The task. Exactly copy the final stretch of the listing below: the line with "MUL-172, due: Aug 2 -> Aug 5" and every line after it.

Data under study.
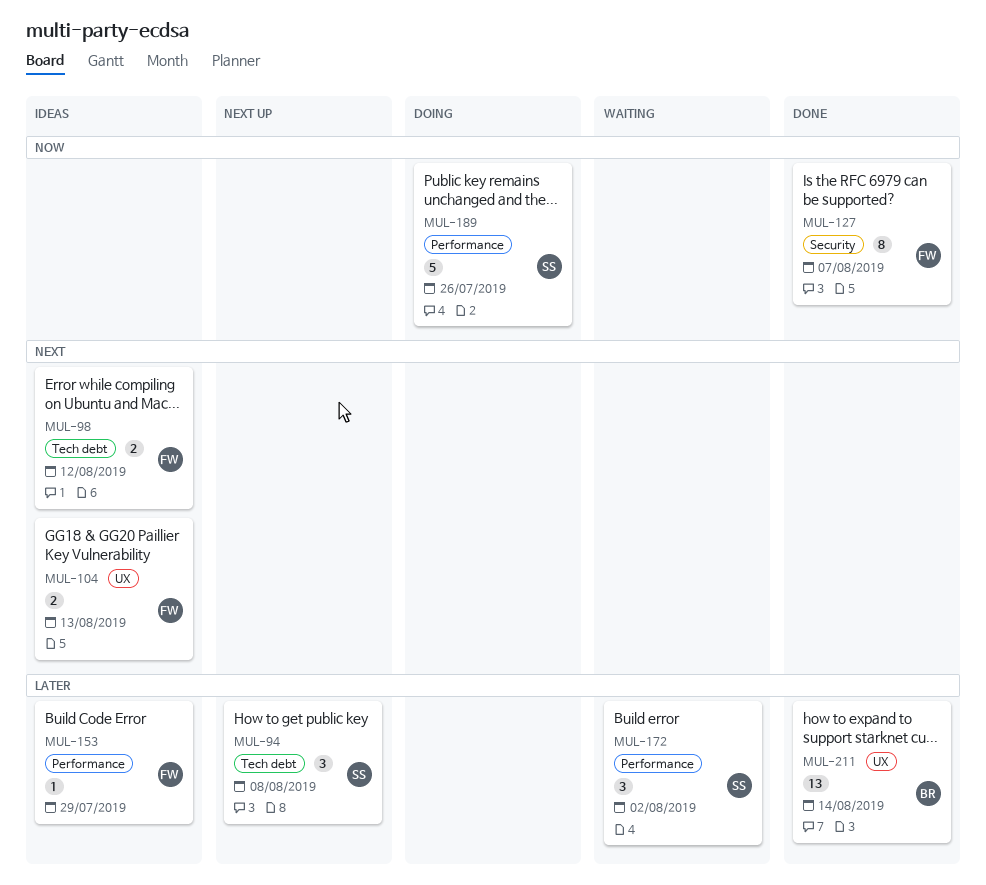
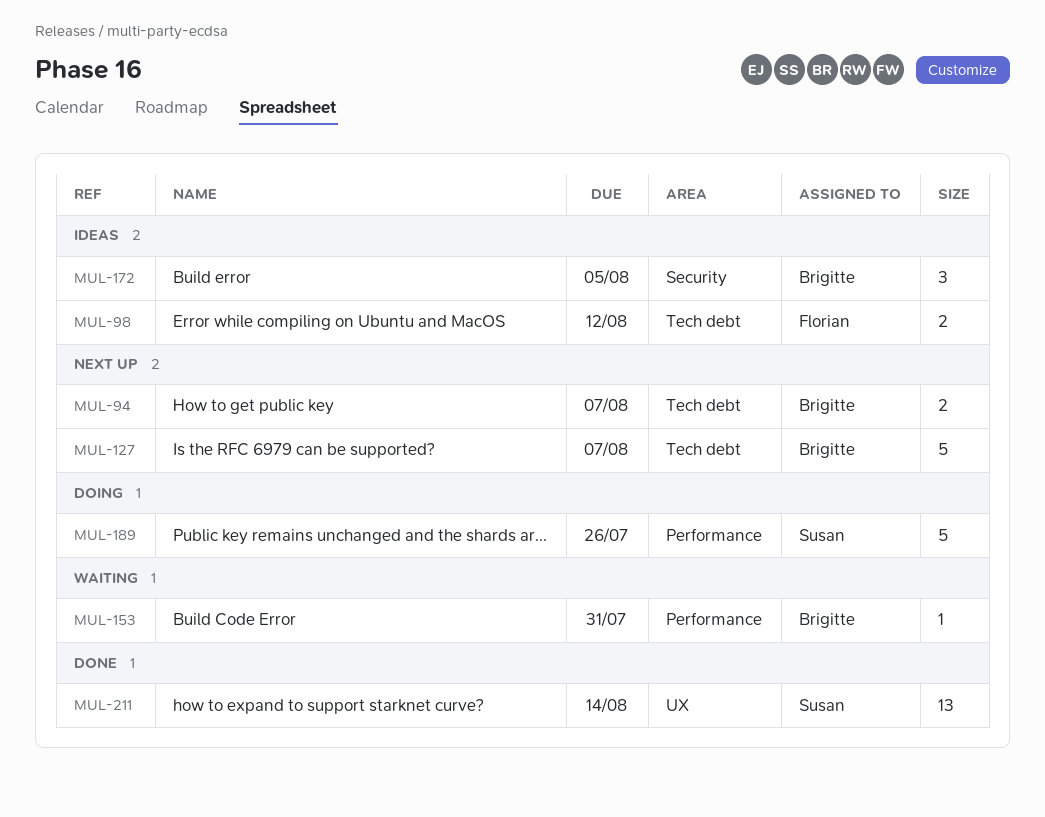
MUL-94, owner: Susan -> Brigitte
MUL-94, estimate: 3 -> 2
MUL-94, due: Aug 8 -> Aug 7
MUL-104: present -> none
MUL-127, status: Done -> Next up
MUL-127, owner: Florian -> Brigitte
MUL-127, label: Security -> Tech debt
MUL-127, estimate: 8 -> 5
MUL-153, status: Ideas -> Waiting
MUL-153, owner: Florian -> Brigitte
MUL-153, due: Jul 29 -> Jul 31
MUL-172, status: Waiting -> Ideas
MUL-172, owner: Susan -> Brigitte
MUL-172, label: Performance -> Security
MUL-172, due: Aug 2 -> Aug 5
MUL-211, owner: Brigitte -> Susan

Written response.
MUL-172, due: Aug 2 -> Aug 5
MUL-211, owner: Brigitte -> Susan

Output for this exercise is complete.